Hay una vida invisible en esta calle donde el límite de la noche es la claridad. Inexplicablemente veo y siento que el horizonte tenuemente iluminado está al alcance de mis manos y separa mi cuerpo vulnerable de las casas dormidas con el adobe raspado en un mundo denso que no puedo tocar.

Francisco De Asís Fernández

Hay una vida invisible en esta calle donde el límite de la noche es la claridad.

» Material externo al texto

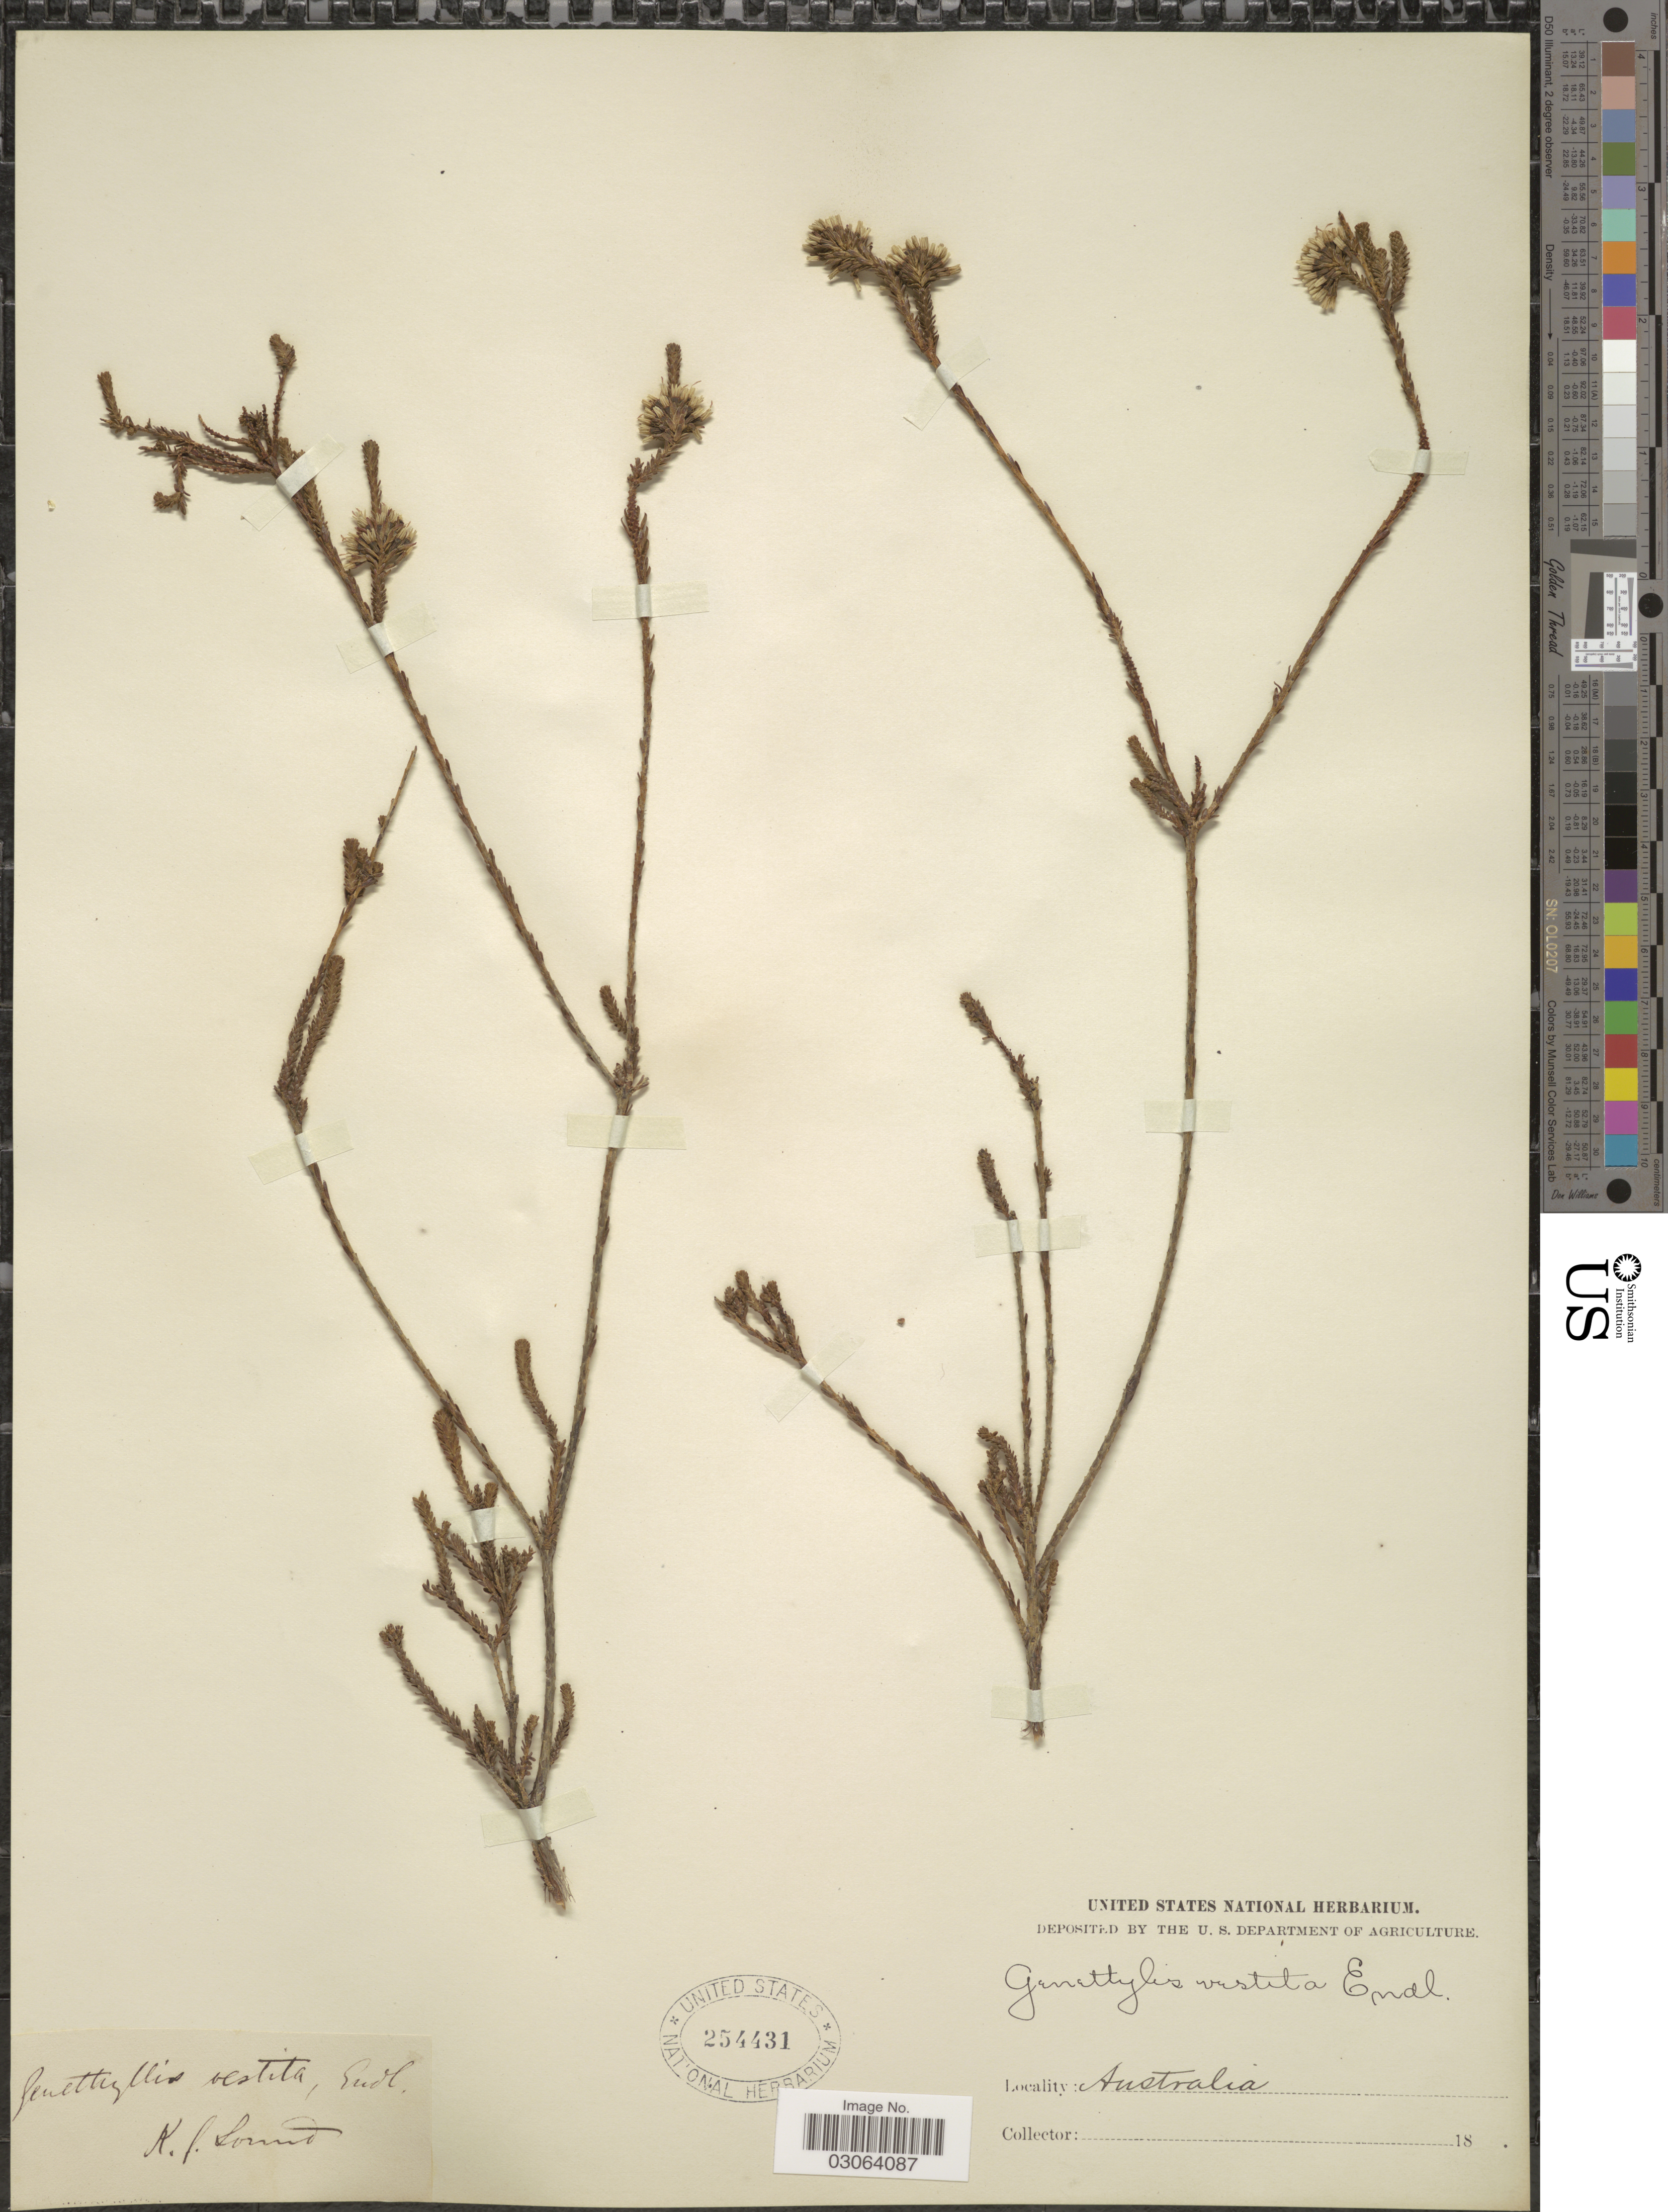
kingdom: Plantae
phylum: Tracheophyta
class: Magnoliopsida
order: Myrtales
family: Myrtaceae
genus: Darwinia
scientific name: Darwinia vestita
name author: Benth.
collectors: K. Sound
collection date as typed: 18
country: Australia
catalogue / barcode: US 254431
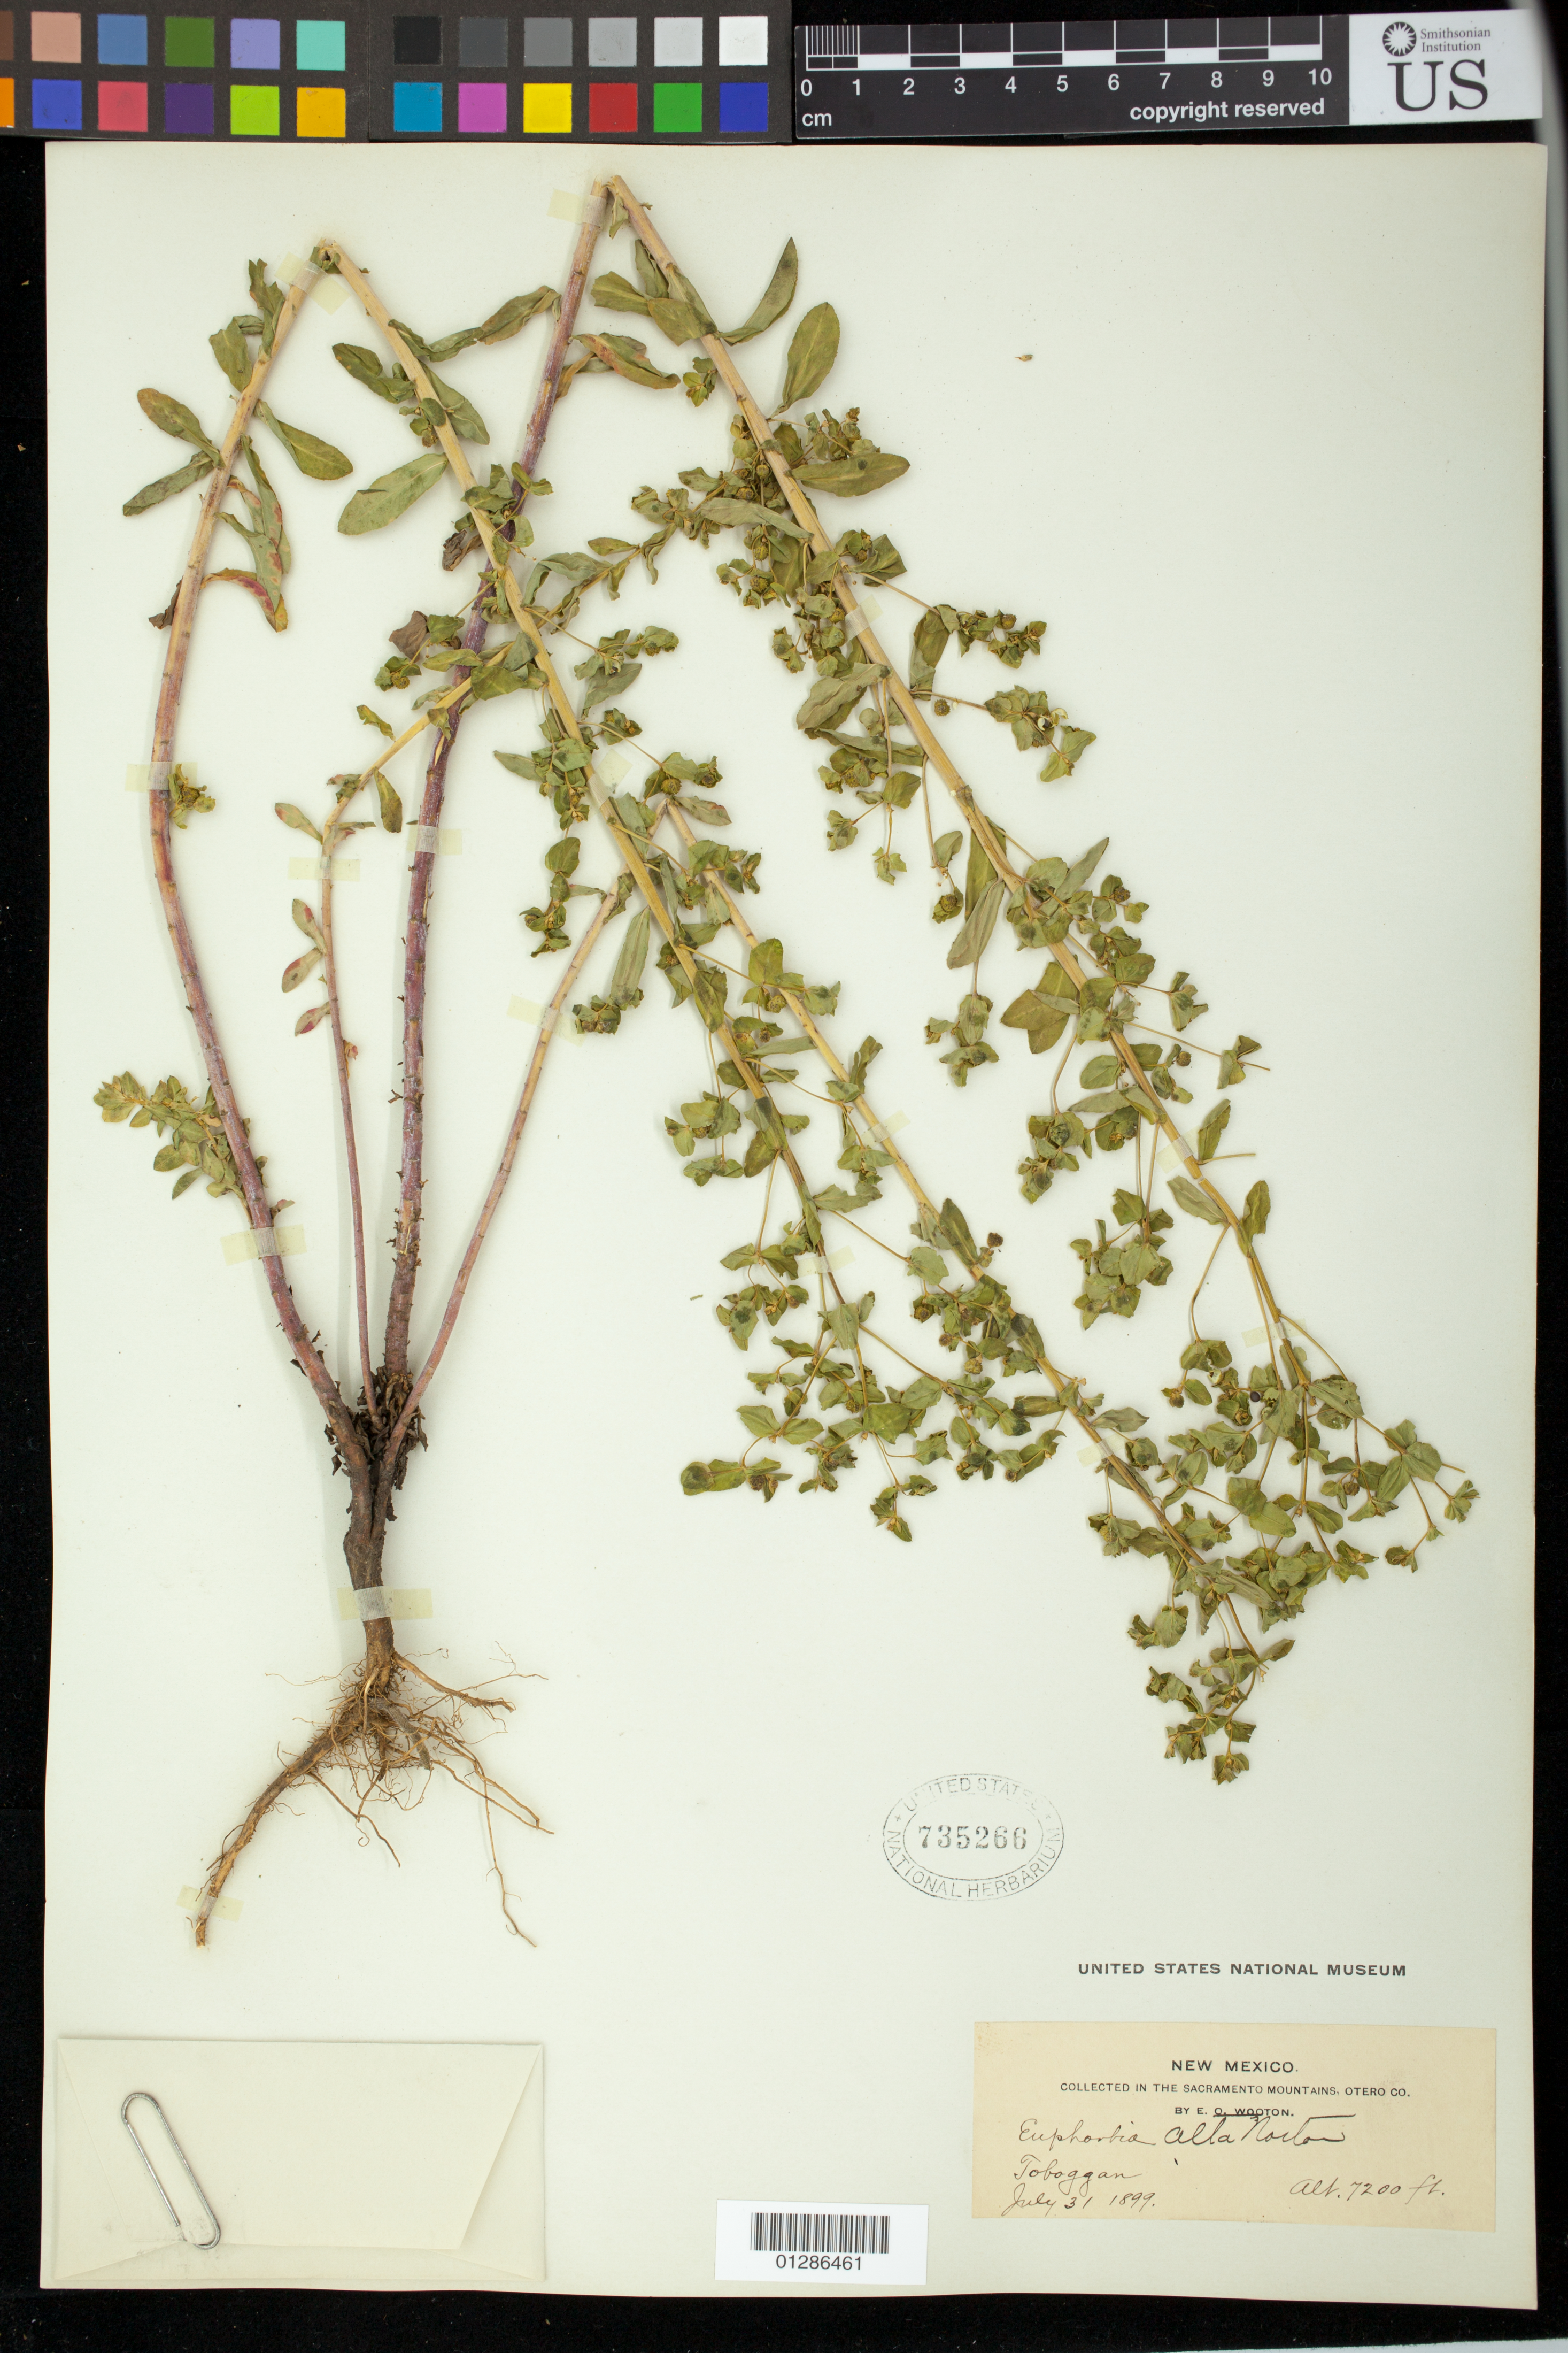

Inexplicablemente veo y siento que el horizonte tenuemente iluminado está al alcance de mis manos y separa mi cuerpo vulnerable de las casas dormidas con el adobe raspado en un mundo denso que no puedo tocar. Los hombres y las mujeres con aura oscura espirituales y ciegos con las cuencas vacías detienen la respiración eternamente con la naturalidad del rocío y callan.

Los vientos me avientan contra las paredes borroñosas y me impiden saber de dónde vienen los rumores apagados y creciendo.

Nadie más que yo siente los vientos.

Pero de pronto todos se detienen graves como en una puesta en escena de una tragedia Sófocles y vuelven su cara hacia las paredes inmensas y blancas con los adobes desmoronándose, y desde el fondo de la calle aparece, esperado como un destino, un enorme pavo real majestuoso con los ojos despiertos y brillantes de los hombres ciegos atrapados en sus plumas.